I am a quilter.
I love making quilts.
There is just something about buying fabric, bringing it home, cutting it up into tiny pieces and sewing it back together again.
It reminds me of my grandmothers. Both were quilters. Grandma Fortune made her quilts 100% by hand. She would sit next to her radio in her rocking chair and stitch away. She had all these little pieces that she would carefully hand sew together. Then she sewed the pieces into blocks and then into quilts. I remember her quilting the huge quilts. I received one of these precious quilts as a high school graduation gift. I have since given it to one of my girls. Pinwheels, tiny toys in the fabrics, stripes, and the color blue all make me think of Grandma Fortune.
Grandma Orme made her quilts on her treadle sewing machine. She would piece them by machine and hand quilt them on a frame. I remember watching her sewing in her kitchen and asking her if she would give me her sewing machine when she died. (Pretty brazen even as a kid, I was.) She never said "yes" and she never said "no". She used more daring colors in her quilts. I remember that I used to think that her quilts didn't jive. But years later, I see that she had quite the eye for color. I also received a precious quilt from her as a high school graduation gift. One of my girls got that one. Wool quilts remind me of Grandma Orme. Heavy, heavy quilts that offered the only heat in a very, very cold bedroom in her house. I was so thankful for the weight and warmth of those quilts.

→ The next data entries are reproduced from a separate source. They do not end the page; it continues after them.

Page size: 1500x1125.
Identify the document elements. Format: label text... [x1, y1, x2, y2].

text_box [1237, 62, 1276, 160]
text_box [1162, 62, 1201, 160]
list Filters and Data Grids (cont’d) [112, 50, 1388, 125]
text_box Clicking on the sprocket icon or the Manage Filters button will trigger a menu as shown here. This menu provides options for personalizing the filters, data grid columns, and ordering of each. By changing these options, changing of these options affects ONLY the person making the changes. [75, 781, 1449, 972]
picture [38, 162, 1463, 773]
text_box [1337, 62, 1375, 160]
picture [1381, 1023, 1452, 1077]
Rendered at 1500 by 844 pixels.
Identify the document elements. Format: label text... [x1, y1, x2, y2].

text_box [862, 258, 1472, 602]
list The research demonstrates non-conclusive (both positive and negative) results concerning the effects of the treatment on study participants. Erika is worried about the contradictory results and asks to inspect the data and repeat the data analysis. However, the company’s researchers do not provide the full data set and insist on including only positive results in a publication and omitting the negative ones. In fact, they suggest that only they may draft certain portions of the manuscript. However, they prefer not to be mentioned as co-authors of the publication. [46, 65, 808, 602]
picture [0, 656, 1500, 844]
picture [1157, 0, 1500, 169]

Now I'm a quilter. I don't save all my scraps any more like I used to. I had so many tiny scraps saved and organized, I had a friend come and exorcise them from me! I was never going to use them, but both grandmothers taught me not to waste fabric. They used to piece even a 1" block if they didn't have one square inch! OMG!

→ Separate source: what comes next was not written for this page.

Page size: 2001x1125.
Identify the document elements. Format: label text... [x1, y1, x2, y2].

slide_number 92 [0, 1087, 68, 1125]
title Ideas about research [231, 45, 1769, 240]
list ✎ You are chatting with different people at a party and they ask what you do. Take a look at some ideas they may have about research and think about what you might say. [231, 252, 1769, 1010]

Recently, I gathered all of my green fabrics that looked as if they would compliment each other. I cut them into smaller pieces and sewed them back together again. Once I had my quilt top together, I taped the backing down to the floor. I stretched the fabric every so slightly.

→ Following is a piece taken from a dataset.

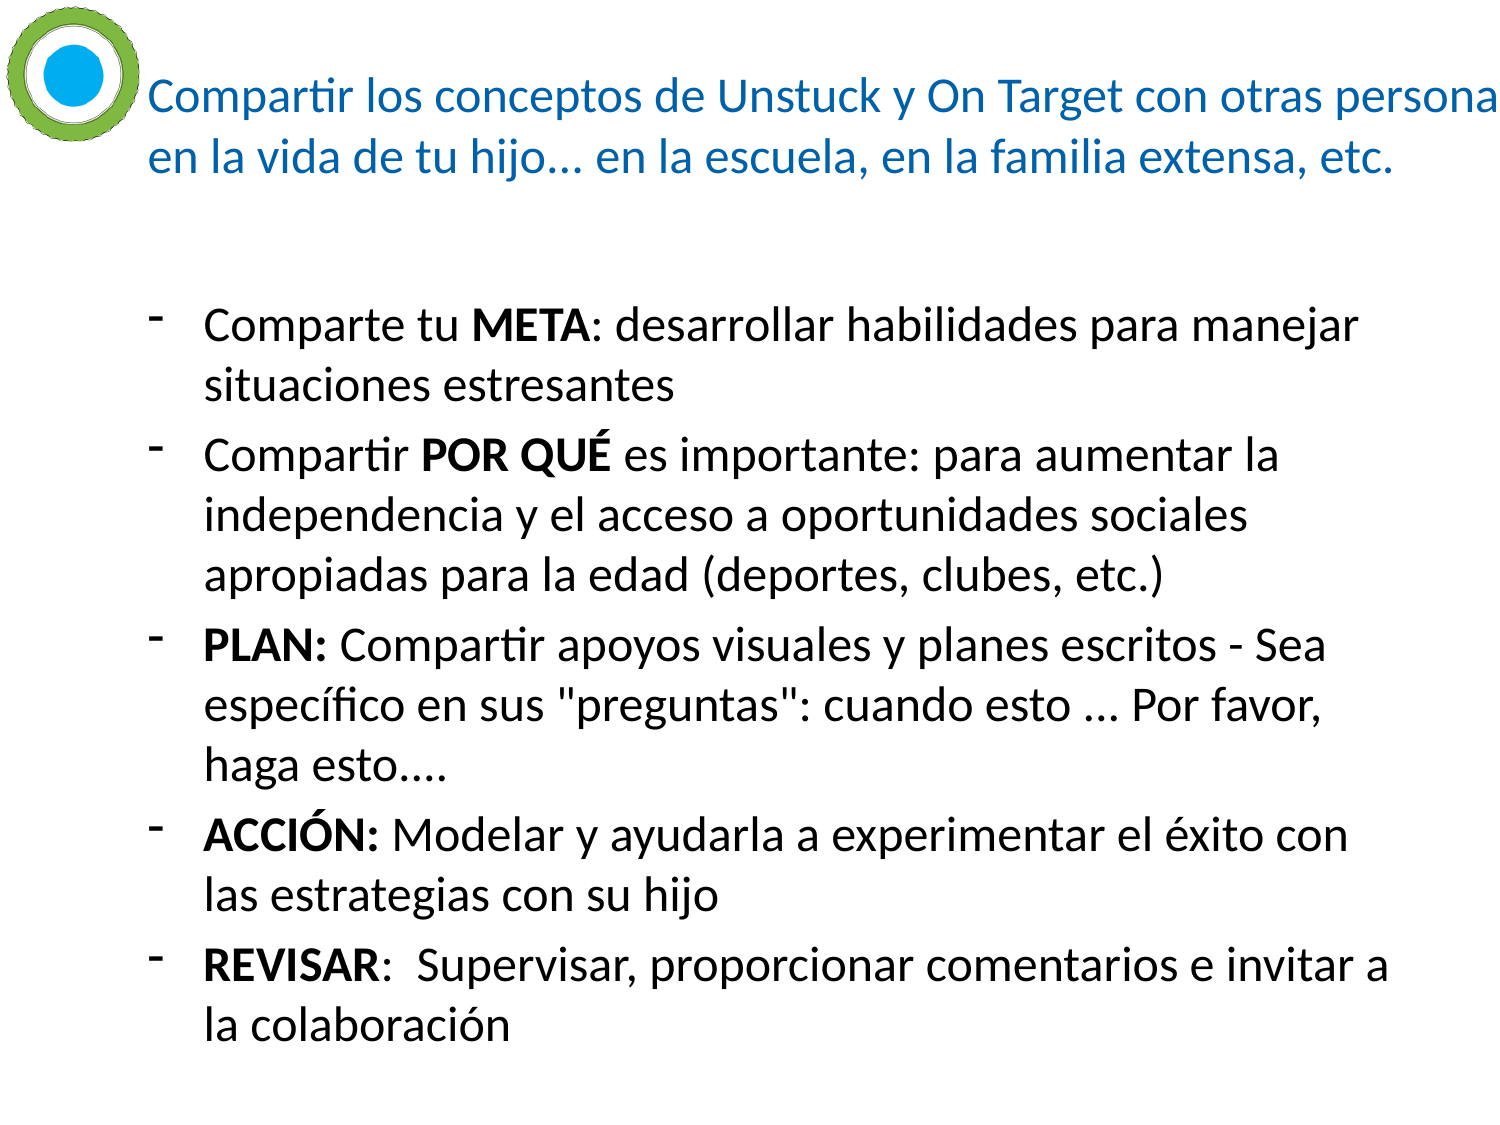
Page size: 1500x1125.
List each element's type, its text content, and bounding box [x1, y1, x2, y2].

title Compartir los conceptos de Unstuck y On Target con otras personas en la vida de tu hijo... en la escuela, en la familia extensa, etc. [132, 32, 1500, 213]
picture [5, 6, 140, 142]
list Comparte tu META: desarrollar habilidades para manejar situaciones estresantes Compartir POR QUÉ es importante: para aumentar la independencia y el acceso a oportunidades sociales apropiadas para la edad (deportes, clubes, etc.) PLAN: Compartir apoyos visuales y planes escritos - Sea específico en sus "preguntas": cuando esto ... Por favor, haga esto.... ACCIÓN: Modelar y ayudarla a experimentar el éxito con las estrategias con su hijo REVISAR: Supervisar, proporcionar comentarios e invitar a la colaboración [132, 283, 1422, 1080]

Next I lay batting on top of the backing fabric and finally, the quilt top. I spread them out evenly with my hands and smooth out all the wrinkles.
Then I baste the quilt. This is a cool technique that both my grandmothers would get a kick out of... I don't sew the layers together with basting stitches, instead, I pin with safety pins. (Some of my quilting friends spray glue the layers together and don't require any pins. I don't like the use of stinky sprays and don't think it's good for my machine to get gunked up with the glue so I still use pins.)
And then I start sewing. I just "draw" with my needle. This quilt didn't require any thinking, just the basic stippling.
And YES.... this is my new quilting machine. It's my time-share machine! It's my time to have it before I share it again! It sewed like a dream and it has such a nice large area to accept the quilt that I didn't have to struggle at all.
And Ta Dah! A very sweet green quilt ready to be mailed tomorrow!
I love the process. I enjoy thinking of the person who will receive my quilts and pouring my love into every stitch.
P.S. I did get the treadle sewing machine after Grandma died. She didn't leave it to me but my uncle inherited everything and I managed to beg it off of him. I'm so glad I did. I love that machine and all of the memories oozing from it.